Выбрать главу

Репетиции Товстоногова обманчиво и увлекательно легки. Кажется, что и ты сможешь с ходу включиться в это до чрезвычайности осмысленное, до чрезвычайности точное сценическое действие. Ну что стоит Бобчинскому вбежать в комнату так, как его просят? Он со всех ног мчался от Добчинского, чтобы первым сообщить о странном приезжем, он Добчинского обогнал, он уже тут… Одна из репетиций начинается с этого бега и на нем застревает. Актер так запыхался, что ему уже не приходится имитировать усталость, а режиссер снова и снова просит вход повторить. «Ни Добчинского за вами нет, ни ревизора, ни тех, что здесь, — вы их тоже по-настоящему не видите. Только пот и скованность мышц».

Но, может быть, задача невыполнима — вбежать с таким психологическим грузом? «У нас Трофимов так вбегал… Вы бы не задали свой вопрос», — это Товстоногов уже мне и с некоторым раздражением.

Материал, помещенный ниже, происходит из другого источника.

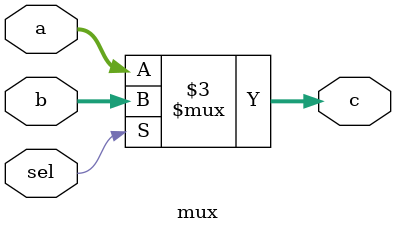
<source format=v>
module mux #(parameter width=22) (a,b,c,sel);
input [width-1:0] a;
input [width-1:0] b;
output reg [width-1:0] c;
input sel;

always@(*)
begin
if(sel)
    begin
    c=b;
    end
else
    begin
    c=a;
    end
end
endmodule
</source>
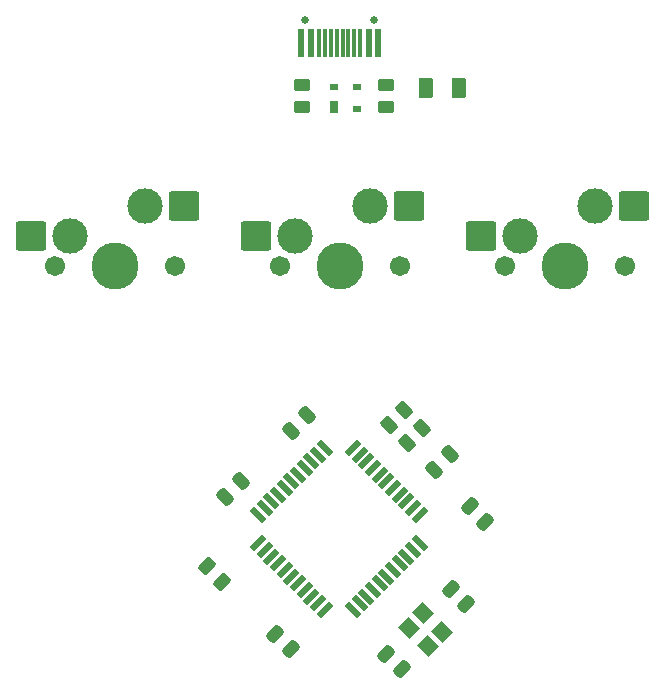
<source format=gbr>
%TF.GenerationSoftware,KiCad,Pcbnew,(6.0.10)*%
%TF.CreationDate,2023-01-18T13:12:32+09:00*%
%TF.ProjectId,3kpad,336b7061-642e-46b6-9963-61645f706362,rev?*%
%TF.SameCoordinates,Original*%
%TF.FileFunction,Soldermask,Bot*%
%TF.FilePolarity,Negative*%
%FSLAX46Y46*%
G04 Gerber Fmt 4.6, Leading zero omitted, Abs format (unit mm)*
G04 Created by KiCad (PCBNEW (6.0.10)) date 2023-01-18 13:12:32*
%MOMM*%
%LPD*%
G01*
G04 APERTURE LIST*
G04 Aperture macros list*
%AMRoundRect*
0 Rectangle with rounded corners*
0 $1 Rounding radius*
0 $2 $3 $4 $5 $6 $7 $8 $9 X,Y pos of 4 corners*
0 Add a 4 corners polygon primitive as box body*
4,1,4,$2,$3,$4,$5,$6,$7,$8,$9,$2,$3,0*
0 Add four circle primitives for the rounded corners*
1,1,$1+$1,$2,$3*
1,1,$1+$1,$4,$5*
1,1,$1+$1,$6,$7*
1,1,$1+$1,$8,$9*
0 Add four rect primitives between the rounded corners*
20,1,$1+$1,$2,$3,$4,$5,0*
20,1,$1+$1,$4,$5,$6,$7,0*
20,1,$1+$1,$6,$7,$8,$9,0*
20,1,$1+$1,$8,$9,$2,$3,0*%
%AMRotRect*
0 Rectangle, with rotation*
0 The origin of the aperture is its center*
0 $1 length*
0 $2 width*
0 $3 Rotation angle, in degrees counterclockwise*
0 Add horizontal line*
21,1,$1,$2,0,0,$3*%
G04 Aperture macros list end*
%ADD10C,3.000000*%
%ADD11C,3.987800*%
%ADD12C,1.701800*%
%ADD13RoundRect,0.200000X-1.075000X-1.050000X1.075000X-1.050000X1.075000X1.050000X-1.075000X1.050000X0*%
%ADD14RoundRect,0.250000X-0.159099X0.512652X-0.512652X0.159099X0.159099X-0.512652X0.512652X-0.159099X0*%
%ADD15C,0.650000*%
%ADD16R,0.600000X2.450000*%
%ADD17R,0.300000X2.450000*%
%ADD18R,0.700000X1.000000*%
%ADD19R,0.700000X0.600000*%
%ADD20RoundRect,0.250000X0.503814X0.132583X0.132583X0.503814X-0.503814X-0.132583X-0.132583X-0.503814X0*%
%ADD21RoundRect,0.250000X0.450000X-0.262500X0.450000X0.262500X-0.450000X0.262500X-0.450000X-0.262500X0*%
%ADD22RoundRect,0.250000X0.375000X0.625000X-0.375000X0.625000X-0.375000X-0.625000X0.375000X-0.625000X0*%
%ADD23RoundRect,0.250000X0.512652X0.159099X0.159099X0.512652X-0.512652X-0.159099X-0.159099X-0.512652X0*%
%ADD24RoundRect,0.250000X0.132583X-0.503814X0.503814X-0.132583X-0.132583X0.503814X-0.503814X0.132583X0*%
%ADD25RotRect,1.500000X0.550000X225.000000*%
%ADD26RotRect,1.500000X0.550000X135.000000*%
%ADD27RoundRect,0.250000X-0.132583X0.503814X-0.503814X0.132583X0.132583X-0.503814X0.503814X-0.132583X0*%
%ADD28RoundRect,0.250000X0.159099X-0.512652X0.512652X-0.159099X-0.159099X0.512652X-0.512652X0.159099X0*%
%ADD29RoundRect,0.250000X-0.512652X-0.159099X-0.159099X-0.512652X0.512652X0.159099X0.159099X0.512652X0*%
%ADD30RotRect,1.400000X1.200000X315.000000*%
G04 APERTURE END LIST*
D10*
%TO.C,SW2*%
X137477500Y-75088750D03*
X131127500Y-77628750D03*
D11*
X134937500Y-80168750D03*
D12*
X140017500Y-80168750D03*
X129857500Y-80168750D03*
D13*
X127852500Y-77628750D03*
X140779500Y-75088750D03*
%TD*%
D10*
%TO.C,SW1*%
X112077500Y-77628750D03*
X118427500Y-75088750D03*
D11*
X115887500Y-80168750D03*
D12*
X120967500Y-80168750D03*
X110807500Y-80168750D03*
D13*
X108802500Y-77628750D03*
X121729500Y-75088750D03*
%TD*%
D10*
%TO.C,SW3*%
X156527500Y-75088750D03*
D12*
X148907500Y-80168750D03*
X159067500Y-80168750D03*
D10*
X150177500Y-77628750D03*
D11*
X153987500Y-80168750D03*
D13*
X146902500Y-77628750D03*
X159829500Y-75088750D03*
%TD*%
D14*
%TO.C,C6*%
X144248509Y-96073757D03*
X142905007Y-97417259D03*
%TD*%
D15*
%TO.C,USB1*%
X132047500Y-59315000D03*
X137827500Y-59315000D03*
D16*
X131712500Y-61260000D03*
X132487500Y-61260000D03*
D17*
X133187500Y-61260000D03*
X133687500Y-61260000D03*
X134187500Y-61260000D03*
X134687500Y-61260000D03*
X135187500Y-61260000D03*
X135687500Y-61260000D03*
X136187500Y-61260000D03*
X136687500Y-61260000D03*
D16*
X137387500Y-61260000D03*
X138162500Y-61260000D03*
%TD*%
D18*
%TO.C,U2*%
X134450000Y-66662500D03*
D19*
X134450000Y-64962500D03*
X136450000Y-64962500D03*
X136450000Y-66862500D03*
%TD*%
D20*
%TO.C,R3*%
X124976246Y-106848522D03*
X123685776Y-105558052D03*
%TD*%
D21*
%TO.C,R4*%
X131762500Y-66637500D03*
X131762500Y-64812500D03*
%TD*%
D22*
%TO.C,F1*%
X145068750Y-65087500D03*
X142268750Y-65087500D03*
%TD*%
D23*
%TO.C,C3*%
X140192300Y-114286401D03*
X138848798Y-112942899D03*
%TD*%
D21*
%TO.C,R5*%
X138906250Y-66637500D03*
X138906250Y-64812500D03*
%TD*%
D24*
%TO.C,R2*%
X140642265Y-95101485D03*
X141932735Y-93811015D03*
%TD*%
D25*
%TO.C,U1*%
X136077823Y-95534814D03*
X136643508Y-96100500D03*
X137209193Y-96666185D03*
X137774879Y-97231870D03*
X138340564Y-97797556D03*
X138906250Y-98363241D03*
X139471935Y-98928927D03*
X140037621Y-99494612D03*
X140603306Y-100060298D03*
X141168991Y-100625983D03*
X141734677Y-101191668D03*
D26*
X141734677Y-103595832D03*
X141168991Y-104161517D03*
X140603306Y-104727202D03*
X140037621Y-105292888D03*
X139471935Y-105858573D03*
X138906250Y-106424259D03*
X138340564Y-106989944D03*
X137774879Y-107555630D03*
X137209193Y-108121315D03*
X136643508Y-108687000D03*
X136077823Y-109252686D03*
D25*
X133673659Y-109252686D03*
X133107974Y-108687000D03*
X132542289Y-108121315D03*
X131976603Y-107555630D03*
X131410918Y-106989944D03*
X130845232Y-106424259D03*
X130279547Y-105858573D03*
X129713861Y-105292888D03*
X129148176Y-104727202D03*
X128582491Y-104161517D03*
X128016805Y-103595832D03*
D26*
X128016805Y-101191668D03*
X128582491Y-100625983D03*
X129148176Y-100060298D03*
X129713861Y-99494612D03*
X130279547Y-98928927D03*
X130845232Y-98363241D03*
X131410918Y-97797556D03*
X131976603Y-97231870D03*
X132542289Y-96666185D03*
X133107974Y-96100500D03*
X133673659Y-95534814D03*
%TD*%
D27*
%TO.C,R1*%
X140412455Y-92290735D03*
X139121985Y-93581205D03*
%TD*%
D28*
%TO.C,C2*%
X125219315Y-99702324D03*
X126562817Y-98358822D03*
%TD*%
D29*
%TO.C,C7*%
X129503249Y-111246999D03*
X130846751Y-112590501D03*
%TD*%
D14*
%TO.C,C5*%
X132179896Y-92741743D03*
X130836394Y-94085245D03*
%TD*%
D29*
%TO.C,C4*%
X144337714Y-107445144D03*
X145681216Y-108788646D03*
%TD*%
D30*
%TO.C,Y1*%
X142030778Y-109548787D03*
X143586413Y-111104422D03*
X142384332Y-112306503D03*
X140828697Y-110750868D03*
%TD*%
D29*
%TO.C,C1*%
X145942190Y-100486307D03*
X147285692Y-101829809D03*
%TD*%
M02*

</source>
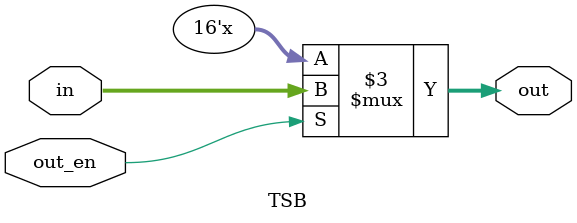
<source format=v>
/*
16 bit Tri-state Buffer 
Johnathan Banks
*/

module TSB(in, out_en, out);
	input  [15:0]	in;
	input  			out_en;
	output [15:0]	out;
	reg	   [15:0]	out;
	
	always @(in or out_en)
	begin if(out_en)
		out = in;
	else out = 16'bz;
	end
endmodule
</source>
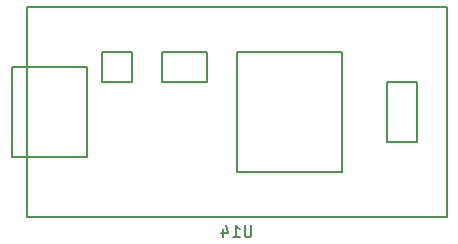
<source format=gbo>
%TF.GenerationSoftware,KiCad,Pcbnew,(5.1.9)-1*%
%TF.CreationDate,2021-03-28T17:18:04-04:00*%
%TF.ProjectId,nogasm,6e6f6761-736d-42e6-9b69-6361645f7063,rev?*%
%TF.SameCoordinates,Original*%
%TF.FileFunction,Legend,Bot*%
%TF.FilePolarity,Positive*%
%FSLAX46Y46*%
G04 Gerber Fmt 4.6, Leading zero omitted, Abs format (unit mm)*
G04 Created by KiCad (PCBNEW (5.1.9)-1) date 2021-03-28 17:18:04*
%MOMM*%
%LPD*%
G01*
G04 APERTURE LIST*
%ADD10C,0.150000*%
G04 APERTURE END LIST*
D10*
%TO.C,U14*%
X102616000Y-57150000D02*
X102616000Y-74930000D01*
X138176000Y-57150000D02*
X102616000Y-57150000D01*
X138176000Y-74930000D02*
X138176000Y-57150000D01*
X102616000Y-74930000D02*
X138176000Y-74930000D01*
X129286000Y-60960000D02*
X120396000Y-60960000D01*
X129286000Y-71120000D02*
X120396000Y-71120000D01*
X120396000Y-71120000D02*
X120396000Y-60960000D01*
X129286000Y-60960000D02*
X129286000Y-71120000D01*
X133096000Y-68580000D02*
X135636000Y-68580000D01*
X133096000Y-63500000D02*
X133096000Y-68580000D01*
X135636000Y-63500000D02*
X133096000Y-63500000D01*
X135636000Y-68580000D02*
X135636000Y-63500000D01*
X108966000Y-63500000D02*
X108966000Y-60960000D01*
X111506000Y-63500000D02*
X108966000Y-63500000D01*
X111506000Y-60960000D02*
X111506000Y-63500000D01*
X108966000Y-60960000D02*
X111506000Y-60960000D01*
X107696000Y-62230000D02*
X102616000Y-62230000D01*
X107696000Y-69850000D02*
X102616000Y-69850000D01*
X107696000Y-62230000D02*
X107696000Y-69850000D01*
X114046000Y-63500000D02*
X114046000Y-60960000D01*
X117856000Y-63500000D02*
X114046000Y-63500000D01*
X117856000Y-60960000D02*
X117856000Y-63500000D01*
X114046000Y-60960000D02*
X117856000Y-60960000D01*
X101346000Y-69850000D02*
X102616000Y-69850000D01*
X101346000Y-62230000D02*
X101346000Y-69850000D01*
X102616000Y-62230000D02*
X101346000Y-62230000D01*
X121634095Y-75652380D02*
X121634095Y-76461904D01*
X121586476Y-76557142D01*
X121538857Y-76604761D01*
X121443619Y-76652380D01*
X121253142Y-76652380D01*
X121157904Y-76604761D01*
X121110285Y-76557142D01*
X121062666Y-76461904D01*
X121062666Y-75652380D01*
X120062666Y-76652380D02*
X120634095Y-76652380D01*
X120348380Y-76652380D02*
X120348380Y-75652380D01*
X120443619Y-75795238D01*
X120538857Y-75890476D01*
X120634095Y-75938095D01*
X119205523Y-75985714D02*
X119205523Y-76652380D01*
X119443619Y-75604761D02*
X119681714Y-76319047D01*
X119062666Y-76319047D01*
%TD*%
M02*

</source>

Чего же он все-таки хочет? Он хочет, чтобы у Бобчинского и Добчинского были «кровавые глаза», чтобы их постоянное соперничество сразу же было заявлено, и заявлено на высокой ноте. «Чрезвычайное происшествие! Неожиданное известие!» — вот с чем они появляются и что эту высочайшую ноту подсказывает. Он хочет, чтобы текст шел сплошным потоком и останавливался после слов «молодой человек…». То есть режиссеру необходимо, чтобы жизнь на сцене была так интенсивна, что объясняла бы все дальнейшее. Ведь слова о Хлестакове-ревизоре произносятся сейчас, и вера им дается тоже сейчас, а потом она лишь подтверждается.

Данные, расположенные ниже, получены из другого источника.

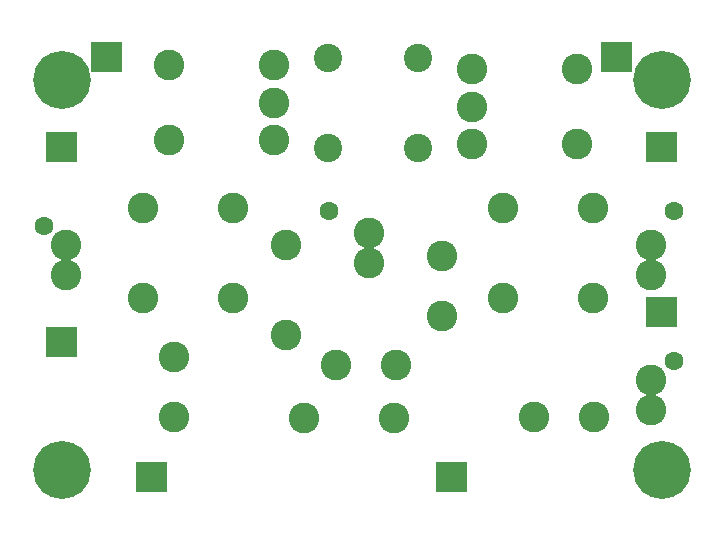
<source format=gbr>
%FSLAX34Y34*%
%MOMM*%
%LNSOLDERMASK_BOTTOM*%
G71*
G01*
%ADD10C,2.600*%
%ADD11C,2.600*%
%ADD12C,2.400*%
%ADD13C,1.600*%
%ADD14C,4.900*%
%LPD*%
X285750Y231850D02*
G54D10*
D03*
X285750Y206450D02*
G54D10*
D03*
X120650Y126950D02*
G54D10*
D03*
X120650Y76150D02*
G54D10*
D03*
X425450Y76150D02*
G54D10*
D03*
X476250Y76150D02*
G54D10*
D03*
X215317Y221716D02*
G54D10*
D03*
X215267Y145466D02*
G54D10*
D03*
X215317Y221716D02*
G54D11*
D03*
X347331Y212702D02*
G54D10*
D03*
X347443Y161721D02*
G54D10*
D03*
X347331Y212702D02*
G54D11*
D03*
X308603Y120274D02*
G54D10*
D03*
X257622Y120161D02*
G54D10*
D03*
X308603Y120274D02*
G54D11*
D03*
X306816Y75538D02*
G54D10*
D03*
X230566Y75588D02*
G54D10*
D03*
X306816Y75539D02*
G54D11*
D03*
X94667Y253466D02*
G54D10*
D03*
X94617Y177216D02*
G54D10*
D03*
X94667Y253466D02*
G54D11*
D03*
X170858Y253392D02*
G54D10*
D03*
X94608Y253442D02*
G54D10*
D03*
X170858Y253392D02*
G54D11*
D03*
X170858Y253392D02*
G54D10*
D03*
X170808Y177142D02*
G54D10*
D03*
X170858Y253392D02*
G54D11*
D03*
X399467Y253466D02*
G54D10*
D03*
X399417Y177216D02*
G54D10*
D03*
X399467Y253466D02*
G54D11*
D03*
X475658Y253392D02*
G54D10*
D03*
X399408Y253442D02*
G54D10*
D03*
X475658Y253392D02*
G54D11*
D03*
X475658Y253392D02*
G54D10*
D03*
X475608Y177142D02*
G54D10*
D03*
X475658Y253392D02*
G54D11*
D03*
X29023Y221761D02*
G54D10*
D03*
X29023Y196361D02*
G54D10*
D03*
X524323Y221761D02*
G54D10*
D03*
X524323Y196361D02*
G54D10*
D03*
X524323Y107461D02*
G54D10*
D03*
X524323Y82061D02*
G54D10*
D03*
X327473Y380511D02*
G54D12*
D03*
X251273Y380511D02*
G54D12*
D03*
X327473Y304311D02*
G54D12*
D03*
X327473Y380511D02*
G54D12*
D03*
X251273Y304311D02*
G54D12*
D03*
X327473Y304311D02*
G54D12*
D03*
X251273Y380511D02*
G54D12*
D03*
X251273Y304311D02*
G54D12*
D03*
X116250Y374073D02*
G54D10*
D03*
X116250Y310573D02*
G54D10*
D03*
X205150Y374073D02*
G54D10*
D03*
X205150Y342323D02*
G54D10*
D03*
X205150Y310573D02*
G54D10*
D03*
X461690Y307280D02*
G54D10*
D03*
X461690Y370780D02*
G54D10*
D03*
X372790Y307280D02*
G54D10*
D03*
X372790Y339030D02*
G54D10*
D03*
X372790Y370780D02*
G54D10*
D03*
X543700Y250610D02*
G54D13*
D03*
X543700Y123610D02*
G54D13*
D03*
X10300Y237910D02*
G54D13*
D03*
X251600Y250610D02*
G54D13*
D03*
X25400Y31700D02*
G54D14*
D03*
G36*
X88600Y38400D02*
X114600Y38400D01*
X114600Y12400D01*
X88600Y12400D01*
X88600Y38400D01*
G37*
X533400Y31700D02*
G54D14*
D03*
G36*
X342600Y38400D02*
X368600Y38400D01*
X368600Y12400D01*
X342600Y12400D01*
X342600Y38400D01*
G37*
X25400Y361900D02*
G54D14*
D03*
X533400Y361900D02*
G54D14*
D03*
G36*
X50500Y394000D02*
X76500Y394000D01*
X76500Y368000D01*
X50500Y368000D01*
X50500Y394000D01*
G37*
G36*
X482300Y394000D02*
X508300Y394000D01*
X508300Y368000D01*
X482300Y368000D01*
X482300Y394000D01*
G37*
G36*
X12400Y152700D02*
X38400Y152700D01*
X38400Y126700D01*
X12400Y126700D01*
X12400Y152700D01*
G37*
G36*
X12400Y317800D02*
X38400Y317800D01*
X38400Y291800D01*
X12400Y291800D01*
X12400Y317800D01*
G37*
G36*
X520400Y317800D02*
X546400Y317800D01*
X546400Y291800D01*
X520400Y291800D01*
X520400Y317800D01*
G37*
G36*
X520400Y178100D02*
X546400Y178100D01*
X546400Y152100D01*
X520400Y152100D01*
X520400Y178100D01*
G37*
M02*

</source>
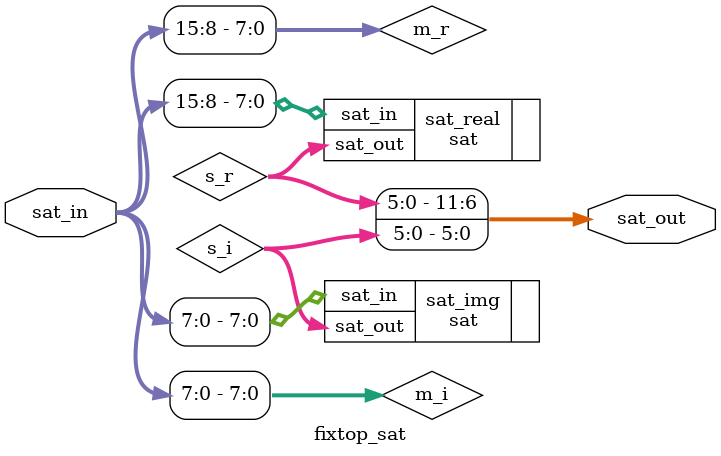
<source format=v>
`timescale 1ns / 1ps


module fixtop_sat
#(parameter NBITS_IN=8,
  parameter NBITS_OUT=6)
 (output [NBITS_OUT*2-1:0] sat_out,
    input [NBITS_IN*2-1:0] sat_in);
  
  

    wire [NBITS_IN-1:0] m_r;
    wire [NBITS_IN-1:0] m_i;
    
    wire [NBITS_OUT-1:0] s_r;
    wire [NBITS_OUT-1:0] s_i;
    
    
assign m_r = sat_in[NBITS_IN*2-1:NBITS_IN]; //Real
assign m_i = sat_in[NBITS_IN-1:0];        //Img
    
     
        sat
          #(.NBITS_IN(NBITS_IN),
           .NBITS_OUT(NBITS_OUT))
        sat_real
          (.sat_in(m_r),
           .sat_out(s_r));
           
         
       
         sat
          #(.NBITS_IN(NBITS_IN),
           .NBITS_OUT(NBITS_OUT))
        sat_img
          (.sat_in(m_i),
           .sat_out(s_i));
             

assign sat_out = {s_r,s_i};

          

    
    
endmodule

</source>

Лавров оборотился к Бобчинскому и Добчинскому не то чтобы в раздражении, но небрежно, без особого внимания. Известий о ревизоре он от них не ждет, а болтовня их его не интересует. Еще когда появился Шпекин, режиссер просил актера найти момент и заняться своим. А свое — это опять-таки прозрение городничего, мысли о предательстве окружающих.

«Если у вас это открытие состоится, тогда мы поймем, что перед нами не привычные отношения, но те, что складываются именно сейчас, в данную минуту». Товстоногов говорил об этом и раньше, на этом строил начало акта, но сейчас он видит нечто иное. Не действие, но действенное размышление, ту многозначную паузу, которая должна и нас, зрителей, заставить окинуть картину общим взглядом. И Лаврову такая минута необходима: для него городничий не монстр, не карикатура на человека, но обыкновенный человек, способный вызвать к себе если не сострадание (для этого он слишком виноват), то понимание, что обстоятельства сложились для него круто. Через жизненность лица, через узнаваемость его переживаний актер может вести зрителей к выводам более общим.

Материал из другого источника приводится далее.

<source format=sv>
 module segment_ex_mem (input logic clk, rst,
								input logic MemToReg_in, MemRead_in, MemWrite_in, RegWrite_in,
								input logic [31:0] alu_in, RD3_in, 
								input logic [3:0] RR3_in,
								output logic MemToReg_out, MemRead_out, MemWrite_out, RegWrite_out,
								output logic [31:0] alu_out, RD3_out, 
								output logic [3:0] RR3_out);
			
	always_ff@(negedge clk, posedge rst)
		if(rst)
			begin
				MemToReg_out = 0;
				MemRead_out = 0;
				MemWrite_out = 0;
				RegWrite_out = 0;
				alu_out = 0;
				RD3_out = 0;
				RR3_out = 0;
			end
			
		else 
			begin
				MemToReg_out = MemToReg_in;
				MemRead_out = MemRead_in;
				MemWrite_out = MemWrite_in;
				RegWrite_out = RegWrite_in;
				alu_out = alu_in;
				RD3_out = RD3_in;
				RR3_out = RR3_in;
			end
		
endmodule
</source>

К тому же это мгновение внешнего покоя (Лавров подходит к рампе и, опустив голову, стоит неподвижно) оборачивается и для исполнителя и для эпизода в целом еще одной «выгодой». Среди несвязного потока слов, произносимых то Бобчинским, то Добчинским, то ими обоими вместе, ухо городничего улавливает вдруг «ревизора» и «чиновника». Это так неожиданно и с такой точностью отвечает его внутренним мыслям, что Лавров, словно бы действительно Антон Антонович Сквозник-Дмухановский, заявляет: «Я чувствую, что мне надо что-то свершить. Куда-то взлететь… — взгляд по сторонам, пауза, — на лестницу!» И он взлетает на нее и там, схватившись за перила, с замиранием сердца слушает рассказ о приезжем, который «забирает все на счет» и во все вникает. Даже в тарелки Петрам Ивановичам заглянул, хотя что там интересного в этих тарелках — семга, и все. Однако именно эти необычайные поступки (нежелание платить, заглядывание в тарелки) городничего больше всего и убеждают. Убеждают как раз тем, что необычны, как давешний сон с крысами, как дверь, неизвестно отчего отворившаяся и так же таинственно затворившаяся.

После такого ошеломляющего известия на сцене, по старой привычке, начинается кутерьма. Персонажи встревоженно смотрят друг на друга, издают нечленораздельные междометия, порываются куда-то бежать. Словом, изображают панику вообще, испуг вообще, хотя буквально за секунду до этого действовали и осмысленно и свободно. Отчего такая невнятица? Может быть, оттого, что роль еще не сложилась и, как к магниту, поворачивается к штампу, к тому, что хоть понаслышке, но известно? И чем трудней ситуация, тем больше тянет под спасительный кров известного, всех на первых порах тянет, даже тех, кто, кажется, утвердился в образе достаточно крепко.